▶ [WORK REQUIRED] Only the lines from the one that contains "#### enmo PA1" through the last line of the data below should be duplicated, exactly and without pictures.

Document images with source code:
..........
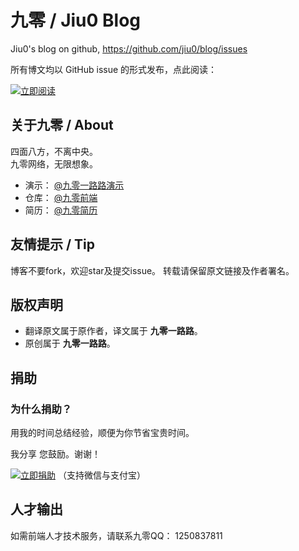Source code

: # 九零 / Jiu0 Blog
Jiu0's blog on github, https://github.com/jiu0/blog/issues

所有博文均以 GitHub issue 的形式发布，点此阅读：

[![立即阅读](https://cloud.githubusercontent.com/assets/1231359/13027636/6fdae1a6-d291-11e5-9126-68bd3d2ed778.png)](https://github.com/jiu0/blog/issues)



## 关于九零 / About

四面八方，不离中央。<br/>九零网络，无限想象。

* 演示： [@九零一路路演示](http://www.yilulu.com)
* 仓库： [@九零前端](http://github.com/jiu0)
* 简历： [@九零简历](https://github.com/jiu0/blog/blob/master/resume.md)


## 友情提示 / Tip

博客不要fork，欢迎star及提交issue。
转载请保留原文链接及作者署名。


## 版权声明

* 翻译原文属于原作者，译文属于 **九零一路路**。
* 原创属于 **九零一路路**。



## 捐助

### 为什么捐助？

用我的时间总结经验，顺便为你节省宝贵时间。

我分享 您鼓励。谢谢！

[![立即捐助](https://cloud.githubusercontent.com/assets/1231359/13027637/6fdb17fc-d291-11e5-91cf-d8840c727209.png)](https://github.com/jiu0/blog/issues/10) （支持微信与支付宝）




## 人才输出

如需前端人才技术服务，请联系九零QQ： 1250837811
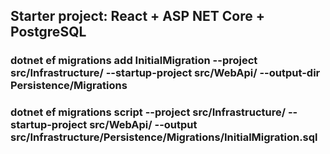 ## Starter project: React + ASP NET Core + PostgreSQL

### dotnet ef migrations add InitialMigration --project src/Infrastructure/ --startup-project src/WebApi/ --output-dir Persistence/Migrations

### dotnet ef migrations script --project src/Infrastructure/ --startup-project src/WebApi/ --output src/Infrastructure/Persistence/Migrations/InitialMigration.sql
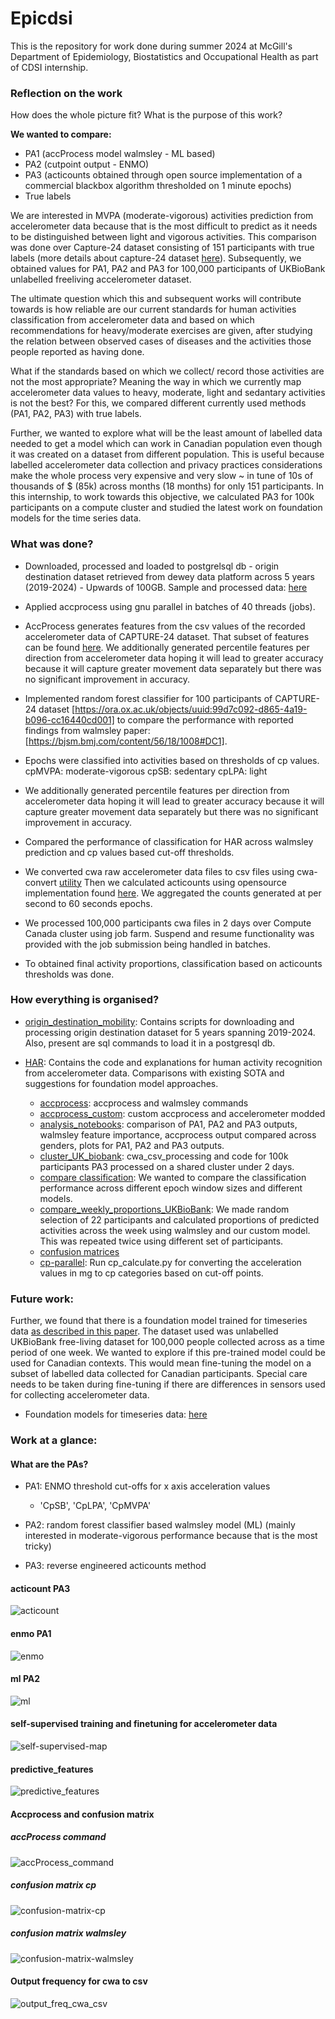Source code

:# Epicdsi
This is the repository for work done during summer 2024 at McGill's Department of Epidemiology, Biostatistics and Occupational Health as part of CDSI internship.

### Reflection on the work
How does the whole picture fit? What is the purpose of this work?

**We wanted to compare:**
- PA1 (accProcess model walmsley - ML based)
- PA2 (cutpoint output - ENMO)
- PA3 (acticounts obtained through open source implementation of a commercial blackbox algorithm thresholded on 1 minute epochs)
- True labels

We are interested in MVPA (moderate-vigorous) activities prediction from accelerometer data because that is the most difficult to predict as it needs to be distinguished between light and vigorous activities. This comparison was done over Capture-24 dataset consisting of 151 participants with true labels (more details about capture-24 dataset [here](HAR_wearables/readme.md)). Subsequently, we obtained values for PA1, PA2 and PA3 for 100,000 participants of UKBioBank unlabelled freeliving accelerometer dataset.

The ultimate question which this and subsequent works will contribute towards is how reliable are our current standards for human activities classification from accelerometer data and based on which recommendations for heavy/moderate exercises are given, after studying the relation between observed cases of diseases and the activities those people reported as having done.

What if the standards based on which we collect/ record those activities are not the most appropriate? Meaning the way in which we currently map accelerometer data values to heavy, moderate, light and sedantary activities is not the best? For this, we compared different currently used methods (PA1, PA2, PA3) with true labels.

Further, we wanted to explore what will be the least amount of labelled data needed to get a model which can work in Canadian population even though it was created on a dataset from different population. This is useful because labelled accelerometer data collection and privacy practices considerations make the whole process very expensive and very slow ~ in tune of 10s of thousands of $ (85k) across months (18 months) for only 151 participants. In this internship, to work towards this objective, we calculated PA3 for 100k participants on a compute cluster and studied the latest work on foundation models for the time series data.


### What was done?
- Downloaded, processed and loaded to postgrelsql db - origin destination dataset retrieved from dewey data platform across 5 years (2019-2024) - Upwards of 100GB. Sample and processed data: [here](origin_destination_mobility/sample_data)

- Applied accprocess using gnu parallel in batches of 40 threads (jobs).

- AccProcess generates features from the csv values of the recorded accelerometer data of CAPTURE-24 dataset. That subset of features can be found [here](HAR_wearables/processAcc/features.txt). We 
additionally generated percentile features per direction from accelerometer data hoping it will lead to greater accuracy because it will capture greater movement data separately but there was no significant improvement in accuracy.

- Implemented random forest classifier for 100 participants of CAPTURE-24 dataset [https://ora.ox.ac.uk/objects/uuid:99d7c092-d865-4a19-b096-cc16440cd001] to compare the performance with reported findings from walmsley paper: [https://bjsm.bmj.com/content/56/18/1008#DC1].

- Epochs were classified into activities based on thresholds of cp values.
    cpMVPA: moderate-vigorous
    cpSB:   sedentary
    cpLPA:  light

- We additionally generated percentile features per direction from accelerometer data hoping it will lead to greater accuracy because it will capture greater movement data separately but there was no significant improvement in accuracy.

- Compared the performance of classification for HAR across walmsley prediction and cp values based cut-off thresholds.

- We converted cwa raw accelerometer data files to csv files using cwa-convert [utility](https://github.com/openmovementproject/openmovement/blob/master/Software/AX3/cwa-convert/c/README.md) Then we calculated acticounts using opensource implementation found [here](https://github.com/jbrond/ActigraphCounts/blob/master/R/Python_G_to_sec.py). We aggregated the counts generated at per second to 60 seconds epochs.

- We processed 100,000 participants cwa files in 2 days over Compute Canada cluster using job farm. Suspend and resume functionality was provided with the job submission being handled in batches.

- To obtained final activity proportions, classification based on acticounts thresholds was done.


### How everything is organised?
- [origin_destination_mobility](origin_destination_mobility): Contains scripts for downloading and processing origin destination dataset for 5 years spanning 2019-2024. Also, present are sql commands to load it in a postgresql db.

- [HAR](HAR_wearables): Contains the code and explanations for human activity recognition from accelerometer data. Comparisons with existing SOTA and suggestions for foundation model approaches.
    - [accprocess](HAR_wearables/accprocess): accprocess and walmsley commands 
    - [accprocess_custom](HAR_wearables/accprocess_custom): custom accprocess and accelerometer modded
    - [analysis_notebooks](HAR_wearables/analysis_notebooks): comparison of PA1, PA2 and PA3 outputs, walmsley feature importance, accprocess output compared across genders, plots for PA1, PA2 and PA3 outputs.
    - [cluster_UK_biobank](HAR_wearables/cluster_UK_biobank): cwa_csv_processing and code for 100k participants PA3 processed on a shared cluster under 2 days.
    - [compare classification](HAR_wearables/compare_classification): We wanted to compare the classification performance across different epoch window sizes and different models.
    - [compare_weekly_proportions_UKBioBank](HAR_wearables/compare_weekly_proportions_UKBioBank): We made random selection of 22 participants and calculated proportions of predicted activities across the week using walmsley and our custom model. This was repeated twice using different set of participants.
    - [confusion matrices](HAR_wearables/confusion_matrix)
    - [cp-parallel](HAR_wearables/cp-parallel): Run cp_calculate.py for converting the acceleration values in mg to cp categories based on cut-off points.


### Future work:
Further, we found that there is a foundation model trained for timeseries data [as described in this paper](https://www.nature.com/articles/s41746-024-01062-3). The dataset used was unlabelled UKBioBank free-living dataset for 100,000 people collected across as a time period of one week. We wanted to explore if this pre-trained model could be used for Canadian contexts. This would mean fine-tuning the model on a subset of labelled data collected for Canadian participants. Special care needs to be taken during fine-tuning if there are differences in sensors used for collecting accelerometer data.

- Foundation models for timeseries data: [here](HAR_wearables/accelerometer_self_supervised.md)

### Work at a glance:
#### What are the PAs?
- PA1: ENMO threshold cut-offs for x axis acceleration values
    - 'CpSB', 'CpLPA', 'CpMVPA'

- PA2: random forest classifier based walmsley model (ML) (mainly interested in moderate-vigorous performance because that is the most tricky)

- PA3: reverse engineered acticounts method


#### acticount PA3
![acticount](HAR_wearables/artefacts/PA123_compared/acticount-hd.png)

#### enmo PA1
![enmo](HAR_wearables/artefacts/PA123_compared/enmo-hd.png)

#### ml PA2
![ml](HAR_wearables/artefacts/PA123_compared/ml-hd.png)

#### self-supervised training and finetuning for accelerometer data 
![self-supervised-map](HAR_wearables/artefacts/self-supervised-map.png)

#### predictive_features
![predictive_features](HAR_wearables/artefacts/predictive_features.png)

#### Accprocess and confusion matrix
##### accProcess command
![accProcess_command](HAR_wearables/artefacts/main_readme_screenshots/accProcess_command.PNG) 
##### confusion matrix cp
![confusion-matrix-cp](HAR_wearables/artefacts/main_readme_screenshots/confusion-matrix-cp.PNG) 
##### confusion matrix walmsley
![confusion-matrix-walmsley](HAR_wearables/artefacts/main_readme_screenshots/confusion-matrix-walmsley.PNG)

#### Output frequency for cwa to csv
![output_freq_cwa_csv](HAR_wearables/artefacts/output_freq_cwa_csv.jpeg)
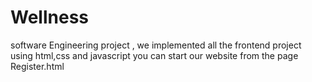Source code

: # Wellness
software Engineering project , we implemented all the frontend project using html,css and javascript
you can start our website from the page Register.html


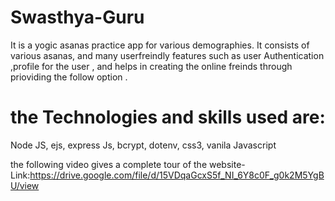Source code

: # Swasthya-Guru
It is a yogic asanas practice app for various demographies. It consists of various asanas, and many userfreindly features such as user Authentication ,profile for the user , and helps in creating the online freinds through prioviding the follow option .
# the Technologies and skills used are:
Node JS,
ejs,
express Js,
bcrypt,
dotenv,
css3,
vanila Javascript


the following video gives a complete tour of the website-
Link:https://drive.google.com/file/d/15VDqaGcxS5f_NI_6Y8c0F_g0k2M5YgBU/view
..........
▶ [ANSWER SPACE]
#### enmo PA1
![enmo](HAR_wearables/artefacts/PA123_compared/enmo-hd.png)

#### ml PA2
![ml](HAR_wearables/artefacts/PA123_compared/ml-hd.png)

#### self-supervised training and finetuning for accelerometer data 
![self-supervised-map](HAR_wearables/artefacts/self-supervised-map.png)

#### predictive_features
![predictive_features](HAR_wearables/artefacts/predictive_features.png)

#### Accprocess and confusion matrix
##### accProcess command
![accProcess_command](HAR_wearables/artefacts/main_readme_screenshots/accProcess_command.PNG) 
##### confusion matrix cp
![confusion-matrix-cp](HAR_wearables/artefacts/main_readme_screenshots/confusion-matrix-cp.PNG) 
##### confusion matrix walmsley
![confusion-matrix-walmsley](HAR_wearables/artefacts/main_readme_screenshots/confusion-matrix-walmsley.PNG)

#### Output frequency for cwa to csv
![output_freq_cwa_csv](HAR_wearables/artefacts/output_freq_cwa_csv.jpeg)
Source code

: # Wellness
software Engineering project , we implemented all the frontend project using html,css and javascript
you can start our website from the page Register.html


Source code

: # Swasthya-Guru
It is a yogic asanas practice app for various demographies. It consists of various asanas, and many userfreindly features such as user Authentication ,profile for the user , and helps in creating the online freinds through prioviding the follow option .
# the Technologies and skills used are:
Node JS,
ejs,
express Js,
bcrypt,
dotenv,
css3,
vanila Javascript


the following video gives a complete tour of the website-
Link:https://drive.google.com/file/d/15VDqaGcxS5f_NI_6Y8c0F_g0k2M5YgBU/view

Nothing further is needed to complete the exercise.